Encodings

Sun Apr 8 15:03:20 PDT 2012

On Sunday, April 08, 2012 23:36:23 Nathan M. Swan wrote:
> For most of the string processing I do, I read/write text in
> UTF-8 and convert it to UTF-32 for processing (with std.utf), so
> I don't have to worry about encoding. Is this a good or bad
> paradigm? Is there a better way to do this? What method do all of
> you use?
> 
> Just curious, NMS

It depends on what you're doing. Depending on the functions that you use and 
your memory requirements, UTF-8 may be faster or UTF-32 may be faster. UTF-32 
has the advantage of being a random-access range, which will make it work with 
a number of functions that UTF-8 won't work with. But UTF-32 also takes 
considerably more memory (especially if most of your characters are ASCII 
characters), which can be a problem.

I think that the most common thing is to just operate on UTF-8 unless another 
encoding is needed (e.g.
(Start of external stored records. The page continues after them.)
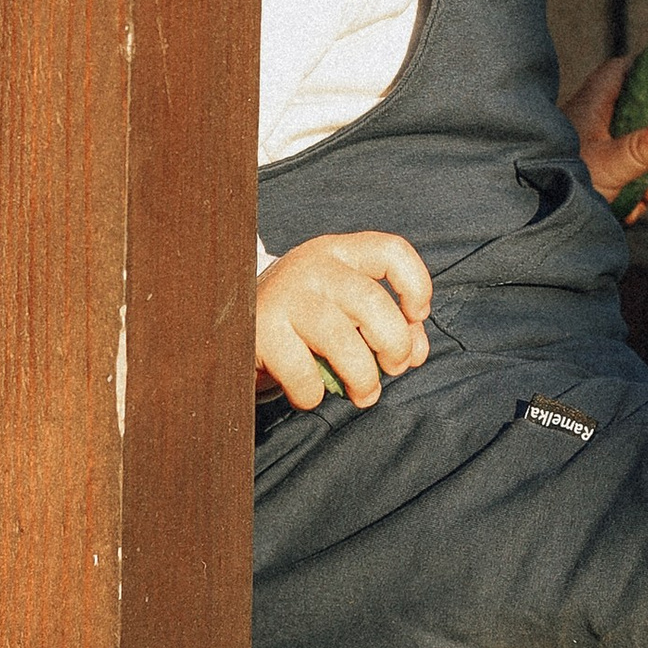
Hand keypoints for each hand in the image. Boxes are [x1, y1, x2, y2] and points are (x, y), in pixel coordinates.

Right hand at [255, 231, 434, 410]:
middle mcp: (313, 267)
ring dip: (364, 378)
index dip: (416, 286)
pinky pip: (305, 375)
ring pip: (342, 342)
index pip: (391, 251)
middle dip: (396, 345)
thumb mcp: (344, 307)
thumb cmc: (304, 318)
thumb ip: (388, 323)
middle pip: (373, 303)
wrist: (230, 323)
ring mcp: (285, 297)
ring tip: (365, 395)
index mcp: (340, 252)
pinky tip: (310, 393)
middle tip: (395, 369)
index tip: (416, 317)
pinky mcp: (261, 332)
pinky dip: (314, 395)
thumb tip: (416, 353)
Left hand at [567, 52, 647, 211]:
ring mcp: (594, 147)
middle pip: (638, 113)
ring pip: (636, 148)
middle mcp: (594, 122)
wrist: (534, 217)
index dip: (647, 73)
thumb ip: (640, 149)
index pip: (620, 71)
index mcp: (593, 106)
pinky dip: (635, 190)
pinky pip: (625, 173)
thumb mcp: (609, 165)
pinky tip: (634, 209)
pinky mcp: (595, 172)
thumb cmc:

UTF-32 is required because random-access is needed), 
and in plenty of cases, you end up operating on generic ranges anyway if you 
use range-based functions on strings and don't use std.array.array on them.

You're going to have to profile your code to see whether using UTF-8 or UTF-32 
primarily in your string-processing is more efficient.

- Jonathan M Davis